Karnım biraz da olsa büyümüştü. Tişörtümü biraz yukarı kaldırıp gülerek karnıma baktım.
"Sende özlüyor musun ikizini ?"
Dedim karnımı ovarken
"Özür dilerim bebeğim..."
Diyerek gözümden akan yaşı sildim ve gülümsedim.
"...anne ikizini koruyamadı ama merak etme sana çok iyi bakacağım"
Dedim

Jimin'in merdivenlerden inme sesini duyduğumda hızlıca gözlerimi sildim. Yanıma gelerek bana arkamdan sarıldı. Boynumu öpüp geri çekildi ona dönüp dudağını öptüm. Geri çekilecekken ensemden beni kendine çekti. Öpüşerek geri geri giderken koltuğa düştüm. Jimin üstüme doğru uzandı fakat ağırlığını vermiyordı. Tek elini belime diğerini yanağıma koyarak beni öpmeye devam etti.

Belimdeki eli orayı okşadıkça tüylerim diken diken oluyordu. Jimin'in üstünü çıkaracakken beni durdurup geri çekildi. Yüzüme gelen saçımı kulağım arkasına iterken gözler tüm yüzümde oynadı.
"Yaramazlık yapmanın vakti değil"
Diyerek ayağa kalktı.
"Neden ?"
Dedim dudak büzerek, büzdüğüm dudağımı öptü.

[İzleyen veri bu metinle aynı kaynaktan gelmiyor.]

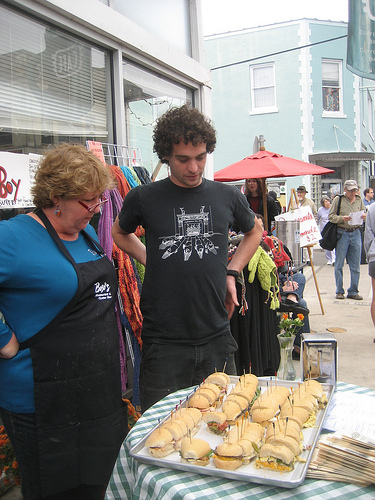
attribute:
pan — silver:
[130, 373, 335, 491]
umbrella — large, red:
[211, 143, 334, 188]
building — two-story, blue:
[219, 38, 340, 134]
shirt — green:
[326, 193, 364, 231]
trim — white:
[298, 28, 315, 153]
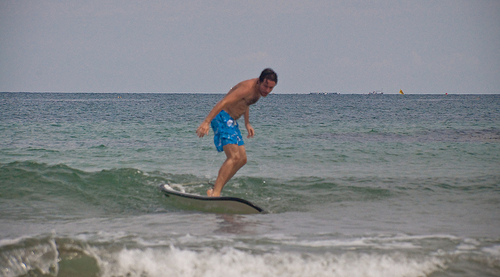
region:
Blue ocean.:
[1, 91, 499, 276]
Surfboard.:
[157, 181, 264, 213]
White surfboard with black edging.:
[160, 181, 266, 212]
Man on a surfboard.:
[158, 67, 278, 212]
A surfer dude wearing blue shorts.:
[160, 66, 276, 214]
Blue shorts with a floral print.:
[210, 108, 242, 149]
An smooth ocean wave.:
[0, 161, 496, 214]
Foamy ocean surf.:
[0, 231, 497, 273]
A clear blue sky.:
[0, 0, 497, 91]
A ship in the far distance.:
[308, 90, 341, 96]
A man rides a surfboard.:
[152, 63, 310, 216]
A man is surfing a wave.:
[138, 56, 306, 226]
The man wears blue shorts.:
[208, 107, 254, 157]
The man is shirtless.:
[198, 74, 258, 144]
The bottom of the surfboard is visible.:
[156, 180, 279, 224]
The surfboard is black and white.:
[155, 177, 278, 220]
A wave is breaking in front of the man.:
[0, 225, 498, 274]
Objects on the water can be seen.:
[295, 80, 455, 100]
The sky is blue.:
[1, 0, 498, 72]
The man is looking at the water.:
[158, 47, 297, 221]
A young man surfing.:
[156, 65, 325, 240]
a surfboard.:
[130, 186, 307, 231]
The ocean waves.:
[322, 101, 472, 197]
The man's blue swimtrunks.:
[191, 101, 262, 165]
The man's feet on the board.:
[161, 174, 294, 220]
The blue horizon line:
[301, 52, 458, 137]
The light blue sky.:
[115, 25, 272, 82]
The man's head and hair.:
[253, 55, 297, 115]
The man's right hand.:
[183, 105, 213, 140]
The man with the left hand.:
[240, 115, 264, 142]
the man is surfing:
[157, 66, 278, 212]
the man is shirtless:
[203, 68, 268, 132]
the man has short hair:
[258, 67, 276, 97]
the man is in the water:
[1, 89, 497, 275]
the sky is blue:
[0, 0, 499, 93]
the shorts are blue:
[208, 105, 243, 151]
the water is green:
[0, 93, 497, 272]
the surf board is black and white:
[161, 184, 263, 215]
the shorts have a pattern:
[208, 112, 248, 152]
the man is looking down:
[166, 68, 275, 213]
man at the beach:
[189, 57, 283, 205]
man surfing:
[167, 69, 301, 216]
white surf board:
[157, 180, 288, 222]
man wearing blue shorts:
[196, 72, 284, 198]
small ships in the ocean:
[307, 84, 434, 119]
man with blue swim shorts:
[153, 66, 309, 217]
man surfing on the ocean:
[142, 61, 322, 228]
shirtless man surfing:
[161, 52, 280, 217]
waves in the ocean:
[5, 59, 160, 266]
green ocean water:
[0, 25, 163, 260]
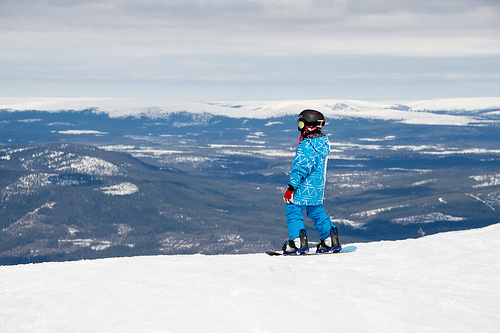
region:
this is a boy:
[273, 90, 340, 250]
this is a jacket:
[303, 155, 333, 200]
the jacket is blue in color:
[305, 162, 325, 197]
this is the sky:
[175, 26, 344, 97]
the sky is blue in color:
[253, 55, 317, 87]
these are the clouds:
[218, 0, 354, 25]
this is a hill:
[44, 137, 136, 237]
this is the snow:
[355, 102, 397, 120]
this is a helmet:
[294, 102, 326, 127]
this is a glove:
[278, 188, 293, 203]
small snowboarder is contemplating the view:
[266, 109, 356, 256]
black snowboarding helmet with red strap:
[297, 108, 326, 142]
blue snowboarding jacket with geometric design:
[287, 135, 328, 206]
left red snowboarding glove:
[282, 184, 294, 202]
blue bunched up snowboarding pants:
[285, 201, 334, 238]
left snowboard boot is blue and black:
[284, 228, 308, 255]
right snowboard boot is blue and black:
[315, 227, 340, 253]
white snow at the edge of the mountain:
[0, 223, 499, 330]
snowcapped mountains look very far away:
[0, 98, 499, 265]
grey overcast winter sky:
[0, 0, 498, 100]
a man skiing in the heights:
[251, 109, 364, 259]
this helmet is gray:
[300, 110, 324, 120]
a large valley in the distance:
[5, 132, 257, 249]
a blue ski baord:
[260, 237, 354, 254]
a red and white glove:
[282, 187, 295, 204]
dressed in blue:
[283, 138, 339, 240]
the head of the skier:
[297, 111, 327, 133]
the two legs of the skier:
[284, 205, 336, 242]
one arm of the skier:
[288, 145, 312, 188]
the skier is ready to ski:
[253, 97, 372, 299]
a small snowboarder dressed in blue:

"Nedenini sende biliyorsun, ben banyoya giriyorum"
Onu onaylayıp ayağa kalktım. Jimin yukarı çıktıktan sonra çalan kapıyı açmaya gittim. Üstümü düzeltip kapıyı açtım.
"Rose çok gelmek istedi tutamadım"
Dedi Lisa
"İyi yaptın"
Diyerek Min ji'yi kucağıma alarak yanağını öptüm. O da bana sıkıca sarıldıktan sonra kucağımdan indi.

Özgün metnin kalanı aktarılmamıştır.